### SELECTED TEXT
--------------------------------
Object recognition is a central problem in computer vision. Typically
it is assumed to follow a sequential model in which successively more
specific hypotheses are generated about the image. This is a rather
simplistic model, allowing as it does no margin for error at any point. We
follow a more general approach in which the various representations
involved are allowed to influence one another from the outset. As a guide
and ultimate goal, we study the problem of finding the region occupied by
human beings in images, and the separation of the region into arms, legs
and head. We approach the problem as that of defining a functional on the
space of boundaries in images whose minimum specifies the region occupied
by the human figure.
Previous work that uses such functionals suffers from a number of
difficulties. These include an uncontrollable dependence on scale, an
inability to find the global minimum for boundaries in polynomial time,
and the inability to include region as well as boundary information. We
present a new form of functional on boundaries in a manifold that solves
these problems, and is also the unique form of functional in a specific
class that possesses a non-trivial, efficiently computable global minimum.
We describe applications of the model to single images and to the
extraction of boundaries from stereo pairs and motion sequences.
In addition, the functionals used in previous work could not include
information about the shape of the region sought. We develop a model for
the part structures of boundaries that extends previous work to the case
of real images, thus including shape information in the functional
framework. We show that such part structures are hyperpaths in a
hypergraph. An `optimal hyperpath' algorithm is developed that globally
minimizes the functional under some conditions.
We show how to use exemplars of a shape to construct a functional that
includes specific information about the topology of the part structure
sought. An algorithm is developed that globally minimizes such functionals
in the case of a fixed boundary. The behaviour of the functional mimics an
aspect of human shape comparison. |
--------------------------------
Stored items

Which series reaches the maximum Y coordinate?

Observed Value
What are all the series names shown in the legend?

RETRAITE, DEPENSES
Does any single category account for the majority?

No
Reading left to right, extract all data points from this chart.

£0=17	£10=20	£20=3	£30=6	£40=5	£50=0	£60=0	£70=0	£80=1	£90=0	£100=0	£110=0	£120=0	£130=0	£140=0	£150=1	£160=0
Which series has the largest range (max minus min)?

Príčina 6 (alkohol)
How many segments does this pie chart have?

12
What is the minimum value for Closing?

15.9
--------------------------------
### WORK INSTRUCTIONS
According to the text on object recognition, why is the usual sequential model considered simplistic? Answer in one to three sentences.

### WRITTEN ANSWER
The sequential model generates successively more specific hypotheses about the image. It is considered simplistic because it allows no margin for error at any point.